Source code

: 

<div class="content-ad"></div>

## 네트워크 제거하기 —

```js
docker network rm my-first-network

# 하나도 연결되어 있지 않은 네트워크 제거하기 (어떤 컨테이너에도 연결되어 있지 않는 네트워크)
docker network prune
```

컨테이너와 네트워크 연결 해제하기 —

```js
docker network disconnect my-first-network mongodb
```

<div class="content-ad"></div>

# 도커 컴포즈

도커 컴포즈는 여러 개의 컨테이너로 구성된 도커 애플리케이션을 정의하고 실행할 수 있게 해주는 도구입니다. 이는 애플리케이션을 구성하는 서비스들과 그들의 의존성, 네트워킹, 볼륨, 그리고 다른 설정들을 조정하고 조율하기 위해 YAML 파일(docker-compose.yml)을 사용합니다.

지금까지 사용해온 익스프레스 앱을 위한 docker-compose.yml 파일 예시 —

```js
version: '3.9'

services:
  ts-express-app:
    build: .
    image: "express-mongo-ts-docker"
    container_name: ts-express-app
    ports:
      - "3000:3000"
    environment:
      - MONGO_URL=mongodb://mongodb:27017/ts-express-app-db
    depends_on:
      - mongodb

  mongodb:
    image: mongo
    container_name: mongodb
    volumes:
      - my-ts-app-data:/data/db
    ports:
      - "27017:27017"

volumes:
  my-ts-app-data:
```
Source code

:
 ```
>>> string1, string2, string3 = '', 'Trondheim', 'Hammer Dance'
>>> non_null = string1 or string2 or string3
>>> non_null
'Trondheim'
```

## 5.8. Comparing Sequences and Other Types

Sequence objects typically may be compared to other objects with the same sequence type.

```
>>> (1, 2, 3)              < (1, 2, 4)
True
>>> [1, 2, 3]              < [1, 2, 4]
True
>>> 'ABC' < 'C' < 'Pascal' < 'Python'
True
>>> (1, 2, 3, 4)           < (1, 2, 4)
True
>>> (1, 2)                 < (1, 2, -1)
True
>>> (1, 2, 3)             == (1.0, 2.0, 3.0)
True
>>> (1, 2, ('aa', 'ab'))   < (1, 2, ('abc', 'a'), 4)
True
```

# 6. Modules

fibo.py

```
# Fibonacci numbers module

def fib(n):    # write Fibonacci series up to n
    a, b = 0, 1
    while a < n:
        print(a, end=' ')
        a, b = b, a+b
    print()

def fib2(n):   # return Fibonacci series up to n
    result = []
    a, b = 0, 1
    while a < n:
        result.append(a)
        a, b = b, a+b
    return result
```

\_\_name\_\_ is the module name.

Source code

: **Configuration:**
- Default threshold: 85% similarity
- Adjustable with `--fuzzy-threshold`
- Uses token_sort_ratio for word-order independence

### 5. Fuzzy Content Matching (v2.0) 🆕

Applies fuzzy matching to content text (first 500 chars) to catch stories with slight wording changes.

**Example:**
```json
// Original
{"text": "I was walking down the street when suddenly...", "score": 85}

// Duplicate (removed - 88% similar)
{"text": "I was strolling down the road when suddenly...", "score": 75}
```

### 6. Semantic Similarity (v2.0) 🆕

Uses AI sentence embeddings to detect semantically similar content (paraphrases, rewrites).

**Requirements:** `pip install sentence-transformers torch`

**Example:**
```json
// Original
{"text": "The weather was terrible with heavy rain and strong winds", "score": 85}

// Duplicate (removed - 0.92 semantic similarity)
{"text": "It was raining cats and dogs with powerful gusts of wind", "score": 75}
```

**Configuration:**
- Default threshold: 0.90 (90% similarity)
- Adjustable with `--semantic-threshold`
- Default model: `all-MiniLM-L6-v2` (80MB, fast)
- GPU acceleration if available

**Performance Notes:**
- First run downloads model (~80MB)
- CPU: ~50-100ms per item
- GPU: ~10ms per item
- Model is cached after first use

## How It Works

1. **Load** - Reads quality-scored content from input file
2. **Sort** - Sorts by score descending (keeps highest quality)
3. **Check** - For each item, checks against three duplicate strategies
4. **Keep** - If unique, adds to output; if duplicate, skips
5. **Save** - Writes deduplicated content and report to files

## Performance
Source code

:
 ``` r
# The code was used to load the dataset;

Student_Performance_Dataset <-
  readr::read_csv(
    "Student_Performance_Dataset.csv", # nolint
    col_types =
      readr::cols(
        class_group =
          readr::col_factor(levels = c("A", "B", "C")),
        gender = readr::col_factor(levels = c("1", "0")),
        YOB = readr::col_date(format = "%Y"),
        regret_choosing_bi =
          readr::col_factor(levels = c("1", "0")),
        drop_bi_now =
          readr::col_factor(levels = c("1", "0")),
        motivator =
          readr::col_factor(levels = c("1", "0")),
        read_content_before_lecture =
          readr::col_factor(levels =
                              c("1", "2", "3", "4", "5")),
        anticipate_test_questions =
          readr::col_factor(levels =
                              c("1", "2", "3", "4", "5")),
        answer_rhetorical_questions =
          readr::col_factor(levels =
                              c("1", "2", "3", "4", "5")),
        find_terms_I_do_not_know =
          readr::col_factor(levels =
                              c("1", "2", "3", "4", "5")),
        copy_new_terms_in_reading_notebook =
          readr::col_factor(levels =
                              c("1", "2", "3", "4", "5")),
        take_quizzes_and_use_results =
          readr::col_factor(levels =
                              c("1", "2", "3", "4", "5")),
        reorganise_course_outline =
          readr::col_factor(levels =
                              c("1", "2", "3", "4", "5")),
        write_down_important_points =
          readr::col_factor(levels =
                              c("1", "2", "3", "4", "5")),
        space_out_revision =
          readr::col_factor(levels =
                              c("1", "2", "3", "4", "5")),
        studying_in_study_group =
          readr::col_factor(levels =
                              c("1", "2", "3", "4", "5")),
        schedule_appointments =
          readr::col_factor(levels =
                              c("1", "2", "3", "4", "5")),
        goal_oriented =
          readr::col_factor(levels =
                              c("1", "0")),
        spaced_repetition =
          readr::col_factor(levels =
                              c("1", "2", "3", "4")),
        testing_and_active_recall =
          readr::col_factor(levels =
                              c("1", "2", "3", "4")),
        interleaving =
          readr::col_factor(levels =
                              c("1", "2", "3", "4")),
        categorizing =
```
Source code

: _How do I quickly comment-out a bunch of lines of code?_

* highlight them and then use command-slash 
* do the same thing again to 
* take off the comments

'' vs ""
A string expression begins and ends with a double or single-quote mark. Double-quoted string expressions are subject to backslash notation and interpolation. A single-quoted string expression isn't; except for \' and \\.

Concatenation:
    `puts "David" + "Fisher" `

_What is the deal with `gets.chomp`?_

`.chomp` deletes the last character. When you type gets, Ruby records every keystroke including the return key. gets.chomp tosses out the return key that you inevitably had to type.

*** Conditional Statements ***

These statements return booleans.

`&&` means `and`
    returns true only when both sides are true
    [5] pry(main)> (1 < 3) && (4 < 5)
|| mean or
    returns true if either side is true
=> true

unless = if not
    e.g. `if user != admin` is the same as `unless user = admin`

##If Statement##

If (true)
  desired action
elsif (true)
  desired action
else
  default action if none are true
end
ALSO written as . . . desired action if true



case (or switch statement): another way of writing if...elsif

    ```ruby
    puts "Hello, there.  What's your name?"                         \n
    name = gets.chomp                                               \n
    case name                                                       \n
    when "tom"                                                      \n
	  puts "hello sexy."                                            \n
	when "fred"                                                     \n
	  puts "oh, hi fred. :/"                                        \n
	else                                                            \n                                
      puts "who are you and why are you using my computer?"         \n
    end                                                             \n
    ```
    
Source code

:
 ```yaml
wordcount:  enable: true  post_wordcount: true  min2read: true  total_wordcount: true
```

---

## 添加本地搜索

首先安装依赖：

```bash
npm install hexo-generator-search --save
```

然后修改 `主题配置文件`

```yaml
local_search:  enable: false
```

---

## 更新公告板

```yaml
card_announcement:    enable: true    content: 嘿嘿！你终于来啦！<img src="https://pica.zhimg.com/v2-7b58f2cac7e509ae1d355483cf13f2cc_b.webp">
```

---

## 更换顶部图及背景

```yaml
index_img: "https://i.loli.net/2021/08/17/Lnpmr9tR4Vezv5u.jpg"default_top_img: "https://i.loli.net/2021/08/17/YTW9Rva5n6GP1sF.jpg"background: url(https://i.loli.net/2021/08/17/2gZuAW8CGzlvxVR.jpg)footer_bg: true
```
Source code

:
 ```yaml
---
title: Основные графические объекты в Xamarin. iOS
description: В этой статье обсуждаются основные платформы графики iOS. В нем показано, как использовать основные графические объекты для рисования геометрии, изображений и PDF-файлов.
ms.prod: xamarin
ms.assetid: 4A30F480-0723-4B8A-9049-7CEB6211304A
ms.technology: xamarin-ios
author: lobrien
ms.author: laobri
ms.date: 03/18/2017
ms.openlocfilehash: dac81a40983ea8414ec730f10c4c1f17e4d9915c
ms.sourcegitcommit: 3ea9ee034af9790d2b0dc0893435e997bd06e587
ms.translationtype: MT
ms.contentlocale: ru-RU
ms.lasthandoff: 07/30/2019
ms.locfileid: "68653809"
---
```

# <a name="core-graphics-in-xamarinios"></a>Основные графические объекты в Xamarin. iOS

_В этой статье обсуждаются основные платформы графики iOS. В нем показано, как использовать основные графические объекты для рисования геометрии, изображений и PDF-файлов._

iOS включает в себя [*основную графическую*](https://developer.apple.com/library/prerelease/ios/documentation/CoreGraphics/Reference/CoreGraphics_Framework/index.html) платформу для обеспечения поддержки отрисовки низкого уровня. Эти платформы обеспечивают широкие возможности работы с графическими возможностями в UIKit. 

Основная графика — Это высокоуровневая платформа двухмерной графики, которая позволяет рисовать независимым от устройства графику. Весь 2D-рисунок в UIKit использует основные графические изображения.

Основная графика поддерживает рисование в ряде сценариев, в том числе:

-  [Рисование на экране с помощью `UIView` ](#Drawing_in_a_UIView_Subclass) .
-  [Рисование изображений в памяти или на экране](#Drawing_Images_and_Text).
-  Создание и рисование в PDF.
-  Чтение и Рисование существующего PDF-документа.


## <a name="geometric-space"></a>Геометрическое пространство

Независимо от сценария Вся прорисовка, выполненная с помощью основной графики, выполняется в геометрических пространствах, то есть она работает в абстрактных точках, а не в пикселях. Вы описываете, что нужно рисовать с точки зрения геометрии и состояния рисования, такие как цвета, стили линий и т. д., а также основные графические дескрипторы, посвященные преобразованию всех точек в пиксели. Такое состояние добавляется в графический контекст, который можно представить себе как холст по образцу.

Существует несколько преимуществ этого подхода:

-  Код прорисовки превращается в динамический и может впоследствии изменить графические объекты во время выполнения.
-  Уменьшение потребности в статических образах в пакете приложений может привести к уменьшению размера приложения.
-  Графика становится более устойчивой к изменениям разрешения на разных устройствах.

**PROBLEM DETAILS**
Where the word "install" is present in a line of the listing, copy that line.

**OUTPUT OF THE EXERCISE**
**Requirements:** `pip install sentence-transformers torch`
npm install hexo-generator-search --save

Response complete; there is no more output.